As regulatory expectations evolve, Dr. Mocny said, it’s essential for CDMOs and CROs to help sponsors present these complex datasets in a way that supports meaningful review.
Looking Ahead: Converging Science and Strategy
Dr. Verespy and Dr. Mocny concluded the conversation with reflections on how regulatory and development strategies must evolve together. While AOCs are still relatively new, both speakers stressed that they draw from well-established oligonucleotide and ADC frameworks.
“So while it’s not a brand new therapy, it is a newer modality… but I think that puts a lot of onus on the sponsor and CDMOs and CROs like ourselves… to drive that argument and that description across in a meaningful way,” said Dr. Mocny.
Dr. Verespy added that AI tools might not change what data is submitted, but how it’s structured — favoring tabular formats over visual graphs to allow machine-based review to interpret findings more accurately.

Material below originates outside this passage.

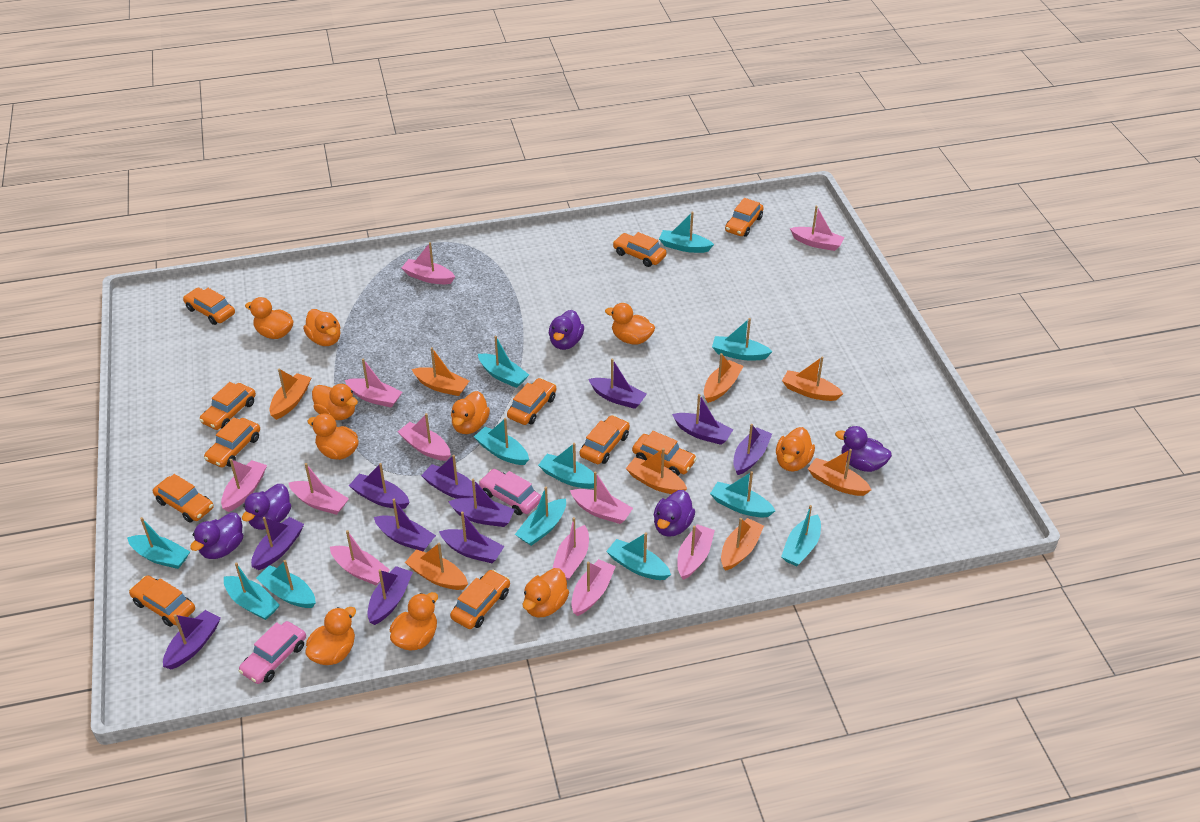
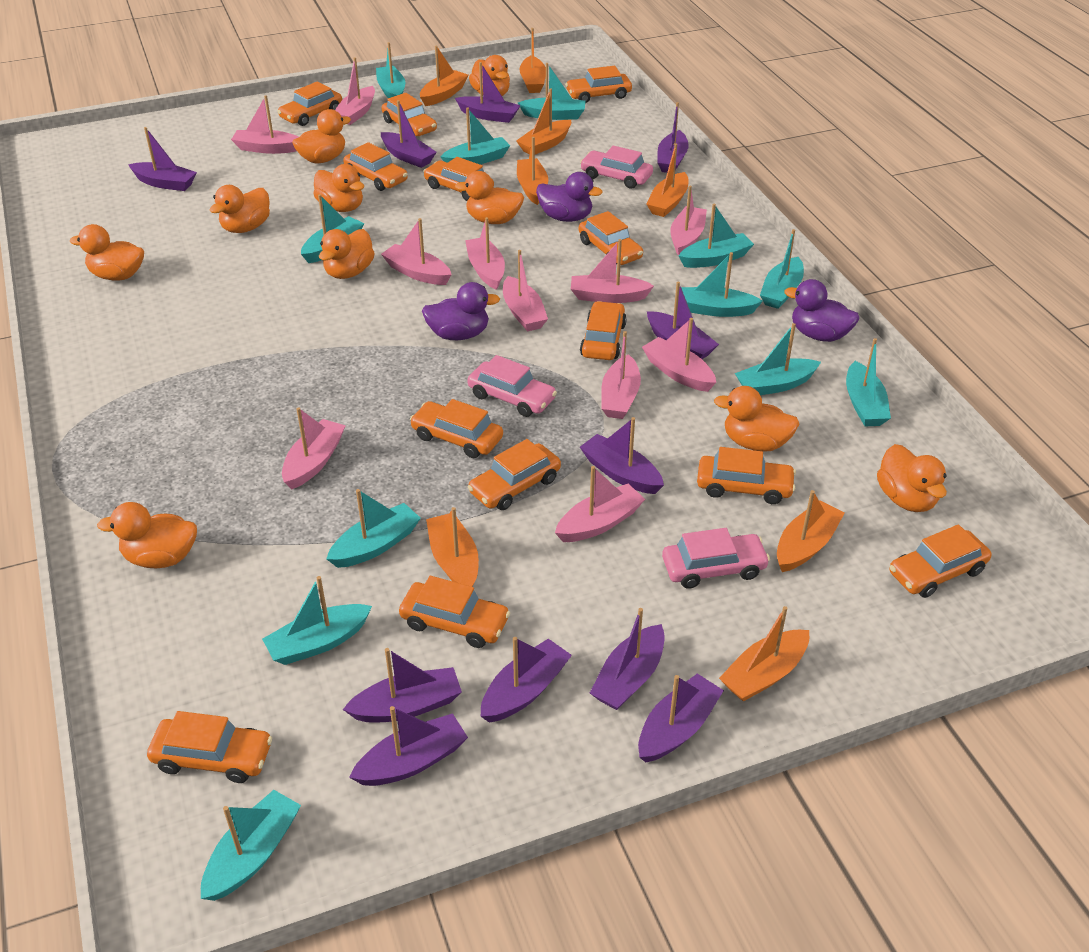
orange car: [129,575,195,627] [153,474,214,523] [183,288,235,325] [200,382,256,430] [204,417,260,468] [450,570,510,629] [507,378,556,425] [580,415,630,464] [613,232,667,267] [632,431,697,476] [725,198,764,237] = 11 -> [147,711,272,783] [277,81,342,126] [343,142,408,191] [382,93,437,136] [399,576,510,648] [410,399,503,458] [423,157,494,201] [468,439,561,510] [565,66,632,103] [579,211,643,265] [580,301,627,360] [697,447,796,504] [889,524,991,598] = 13
pink car: [239,621,306,684] [479,469,541,515] = 2 -> [467,355,557,417] [580,145,653,189] [662,528,770,589] = 3
purple duck: [190,513,243,559] [242,484,291,530] [549,310,584,350] [654,490,695,537] [835,426,892,472] = 5 -> [422,282,500,340] [536,172,602,222] [784,279,859,342] = 3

Dr. Mocny emphasized the need for strong “knowledge graphs” linking data points across manufacturing and testing workflows. This, he said, would reduce the risk of “AI hallucination” and improve regulatory confidence.
“Understanding how this data point relates to all the other data points that are collected is really important… how these discrete data points impact one another and how they’re linked together.”
As next-gen conjugates continue to gain ground, both Dr. Mocny and Dr. Verespy reaffirmed that close coordination between scientific and regulatory teams will be essential to navigating what comes next.